>> start

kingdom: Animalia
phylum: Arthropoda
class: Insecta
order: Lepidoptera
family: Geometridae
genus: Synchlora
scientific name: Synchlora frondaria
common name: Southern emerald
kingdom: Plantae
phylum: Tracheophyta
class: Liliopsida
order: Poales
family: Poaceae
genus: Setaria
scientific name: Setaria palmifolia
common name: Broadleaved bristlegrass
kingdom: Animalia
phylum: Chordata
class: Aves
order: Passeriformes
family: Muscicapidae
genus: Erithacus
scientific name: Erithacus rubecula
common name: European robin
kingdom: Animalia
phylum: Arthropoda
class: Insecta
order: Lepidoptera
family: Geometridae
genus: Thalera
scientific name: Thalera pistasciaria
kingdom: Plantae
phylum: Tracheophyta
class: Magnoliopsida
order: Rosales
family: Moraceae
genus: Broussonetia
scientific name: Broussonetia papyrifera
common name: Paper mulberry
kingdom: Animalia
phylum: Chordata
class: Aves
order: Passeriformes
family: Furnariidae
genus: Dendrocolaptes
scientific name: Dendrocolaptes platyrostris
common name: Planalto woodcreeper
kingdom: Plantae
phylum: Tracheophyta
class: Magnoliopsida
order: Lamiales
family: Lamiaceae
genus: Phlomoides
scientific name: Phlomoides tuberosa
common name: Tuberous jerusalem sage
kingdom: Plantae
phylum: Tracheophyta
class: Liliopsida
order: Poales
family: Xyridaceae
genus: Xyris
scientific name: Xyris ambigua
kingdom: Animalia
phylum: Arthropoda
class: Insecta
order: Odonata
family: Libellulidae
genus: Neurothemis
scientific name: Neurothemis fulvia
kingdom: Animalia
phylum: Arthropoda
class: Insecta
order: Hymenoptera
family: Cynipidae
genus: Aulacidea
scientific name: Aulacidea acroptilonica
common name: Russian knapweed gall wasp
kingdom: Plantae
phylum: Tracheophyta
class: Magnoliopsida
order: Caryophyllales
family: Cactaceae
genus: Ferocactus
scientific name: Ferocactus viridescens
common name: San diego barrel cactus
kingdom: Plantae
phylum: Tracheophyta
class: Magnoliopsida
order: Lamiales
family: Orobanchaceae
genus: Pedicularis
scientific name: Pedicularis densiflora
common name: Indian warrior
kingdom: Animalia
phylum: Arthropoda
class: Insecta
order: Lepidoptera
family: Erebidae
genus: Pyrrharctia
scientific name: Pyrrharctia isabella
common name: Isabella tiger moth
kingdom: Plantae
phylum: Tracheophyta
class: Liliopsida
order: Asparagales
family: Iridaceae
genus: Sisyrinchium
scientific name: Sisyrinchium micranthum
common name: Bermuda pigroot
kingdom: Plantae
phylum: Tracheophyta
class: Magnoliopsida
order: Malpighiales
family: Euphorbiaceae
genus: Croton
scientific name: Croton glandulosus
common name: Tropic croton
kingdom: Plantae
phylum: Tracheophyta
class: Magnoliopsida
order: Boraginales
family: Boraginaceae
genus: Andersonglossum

>> end

**PROBLEM DETAILS:**
Format every line of the rows above as a Markdown table with two columns, Number and Entry. Number the lines in order, and leave out any blank lines.

**CORRECT RESULT:**
| Number | Entry |
|---|---|
| 1 | kingdom: Animalia |
| 2 | phylum: Arthropoda |
| 3 | class: Insecta |
| 4 | order: Lepidoptera |
| 5 | family: Geometridae |
| 6 | genus: Synchlora |
| 7 | scientific name: Synchlora frondaria |
| 8 | common name: Southern emerald |
| 9 | kingdom: Plantae |
| 10 | phylum: Tracheophyta |
| 11 | class: Liliopsida |
| 12 | order: Poales |
| 13 | family: Poaceae |
| 14 | genus: Setaria |
| 15 | scientific name: Setaria palmifolia |
| 16 | common name: Broadleaved bristlegrass |
| 17 | kingdom: Animalia |
| 18 | phylum: Chordata |
| 19 | class: Aves |
| 20 | order: Passeriformes |
| 21 | family: Muscicapidae |
| 22 | genus: Erithacus |
| 23 | scientific name: Erithacus rubecula |
| 24 | common name: European robin |
| 25 | kingdom: Animalia |
| 26 | phylum: Arthropoda |
| 27 | class: Insecta |
| 28 | order: Lepidoptera |
| 29 | family: Geometridae |
| 30 | genus: Thalera |
| 31 | scientific name: Thalera pistasciaria |
| 32 | kingdom: Plantae |
| 33 | phylum: Tracheophyta |
| 34 | class: Magnoliopsida |
| 35 | order: Rosales |
| 36 | family: Moraceae |
| 37 | genus: Broussonetia |
| 38 | scientific name: Broussonetia papyrifera |
| 39 | common name: Paper mulberry |
| 40 | kingdom: Animalia |
| 41 | phylum: Chordata |
| 42 | class: Aves |
| 43 | order: Passeriformes |
| 44 | family: Furnariidae |
| 45 | genus: Dendrocolaptes |
| 46 | scientific name: Dendrocolaptes platyrostris |
| 47 | common name: Planalto woodcreeper |
| 48 | kingdom: Plantae |
| 49 | phylum: Tracheophyta |
| 50 | class: Magnoliopsida |
| 51 | order: Lamiales |
| 52 | family: Lamiaceae |
| 53 | genus: Phlomoides |
| 54 | scientific name: Phlomoides tuberosa |
| 55 | common name: Tuberous jerusalem sage |
| 56 | kingdom: Plantae |
| 57 | phylum: Tracheophyta |
| 58 | class: Liliopsida |
| 59 | order: Poales |
| 60 | family: Xyridaceae |
| 61 | genus: Xyris |
| 62 | scientific name: Xyris ambigua |
| 63 | kingdom: Animalia |
| 64 | phylum: Arthropoda |
| 65 | class: Insecta |
| 66 | order: Odonata |
| 67 | family: Libellulidae |
| 68 | genus: Neurothemis |
| 69 | scientific name: Neurothemis fulvia |
| 70 | kingdom: Animalia |
| 71 | phylum: Arthropoda |
| 72 | class: Insecta |
| 73 | order: Hymenoptera |
| 74 | family: Cynipidae |
| 75 | genus: Aulacidea |
| 76 | scientific name: Aulacidea acroptilonica |
| 77 | common name: Russian knapweed gall wasp |
| 78 | kingdom: Plantae |
| 79 | phylum: Tracheophyta |
| 80 | class: Magnoliopsida |
| 81 | order: Caryophyllales |
| 82 | family: Cactaceae |
| 83 | genus: Ferocactus |
| 84 | scientific name: Ferocactus viridescens |
| 85 | common name: San diego barrel cactus |
| 86 | kingdom: Plantae |
| 87 | phylum: Tracheophyta |
| 88 | class: Magnoliopsida |
| 89 | order: Lamiales |
| 90 | family: Orobanchaceae |
| 91 | genus: Pedicularis |
| 92 | scientific name: Pedicularis densiflora |
| 93 | common name: Indian warrior |
| 94 | kingdom: Animalia |
| 95 | phylum: Arthropoda |
| 96 | class: Insecta |
| 97 | order: Lepidoptera |
| 98 | family: Erebidae |
| 99 | genus: Pyrrharctia |
| 100 | scientific name: Pyrrharctia isabella |
| 101 | common name: Isabella tiger moth |
| 102 | kingdom: Plantae |
| 103 | phylum: Tracheophyta |
| 104 | class: Liliopsida |
| 105 | order: Asparagales |
| 106 | family: Iridaceae |
| 107 | genus: Sisyrinchium |
| 108 | scientific name: Sisyrinchium micranthum |
| 109 | common name: Bermuda pigroot |
| 110 | kingdom: Plantae |
| 111 | phylum: Tracheophyta |
| 112 | class: Magnoliopsida |
| 113 | order: Malpighiales |
| 114 | family: Euphorbiaceae |
| 115 | genus: Croton |
| 116 | scientific name: Croton glandulosus |
| 117 | common name: Tropic croton |
| 118 | kingdom: Plantae |
| 119 | phylum: Tracheophyta |
| 120 | class: Magnoliopsida |
| 121 | order: Boraginales |
| 122 | family: Boraginaceae |
| 123 | genus: Andersonglossum |